To better understand Alzheimer’s disease here are some quick facts from alz.org:
· Alzheimer’s is a fatal disease
· Alzheimer’s disease kills nerve cells and tissue in the brain, affecting an individual’s ability to remember, think and plan.
· As the disease advances, the brain shrinks dramatically due to cell death. Individuals lose their ability to communicate, recognize family and friends, and care for themselves.
· Everyone who has a brain is at risk to develop Alzheimer’s.
· Currently, there is no way to prevent, cure, or even slow the disease.
· Today, 5.5 million Americans are living with Alzheimer’s disease, including an estimated 200,000 under the age of 65. By 2050, up to 16 million will have the disease.

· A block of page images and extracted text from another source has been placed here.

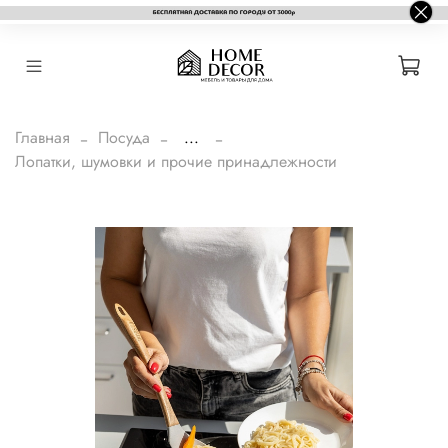
Главная
Посуда
...
Лопатки, шумовки и прочие принадлежности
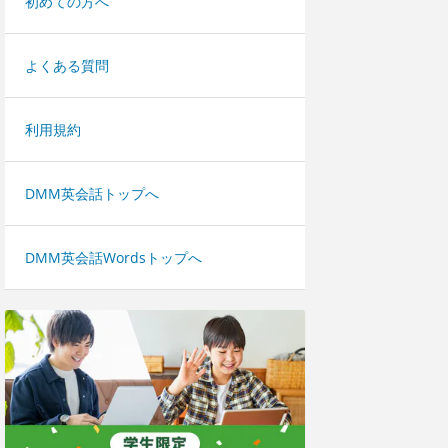
初めての方へ
よくある質問
利用規約
DMM英会話トップへ
DMM英会話Wordsトップへ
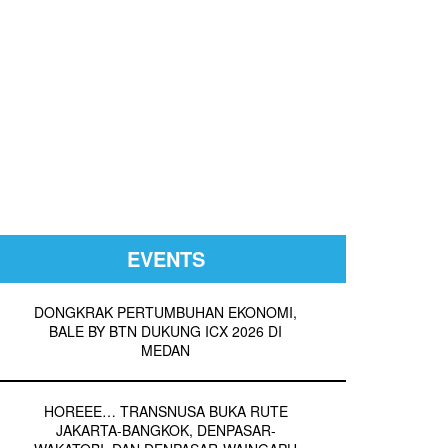
EVENTS
DONGKRAK PERTUMBUHAN EKONOMI,
BALE BY BTN DUKUNG ICX 2026 DI
MEDAN
HOREEE… TRANSNUSA BUKA RUTE
JAKARTA-BANGKOK, DENPASAR-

There are many ways we can show our brain the love it deserves. Each and every day, we need to do what we can to protect and preserve brain health to minimize any possibility of developing Alzheimer’s disease or dementia. By practicing these tips, we are taking the necessary steps to improving brain health. Here’s how:
· Engage in regular exercise – Consistent cardiovascular exercise that elevates your heart rate and increases blood flow to the brain and body is a perfect way to nourish your brain. Several studies have found an association between physical activity and reduced risk of cognitive decline.
· Don’t smoke – Evidence shows that smoking increases the risk of cognitive decline. Quitting smoking can reduce that risk to levels comparable to those who have never smoked.
· Protect your head – Any kind of a brain injury can raise your risk of cognitive decline and dementia. Wear a seat belt, use a helmet when playing contact sports or riding a bicycle or motorcycle and take steps to prevent falls.
· Get adequate sleep – Not getting enough sleep due to conditions like insomnia or sleep apnea may result in problems with memory and thinking.
· Be a social butterfly – Staying socially engaged may support brain health. Pursue social activities that are meaningful to you. Find ways to be part of your local community – volunteer, join a local choir, attend religious services or help at an afterschool program. Or, spend time and activities with family and friends.
· Challenge your mind – Do an activity you have never done before to stimulate the brain. If you’ve never tried being artistic, do so. Play a game you’ve never done before, one that makes you think strategically. Challenging your mind may have short and long-term benefits for your brain.
· Be a lifelong learner – Formal education in any stage of life will help reduce your cognitive decline and dementia. For example, take a class at a local college, community center or online.
· Take care of your heart – Evidence shows that risk factors for cardiovascular disease and stroke such as obesity, diabetes, and high blood pressure, negatively impact your cognitive health. By taking care of your heart, you’re also taking care of your brain.
· Fuel up on healthy foods – Eat a healthy and balanced diet that is higher in vegetables and fruit to help reduce the risk of cognitive decline. Although research on a diet and cognitive function is limited, certain diets that include eating healthy fats, fish, beans, whole grains, low-fat dairy while limiting red and processed meat, may contribute to risk reduction.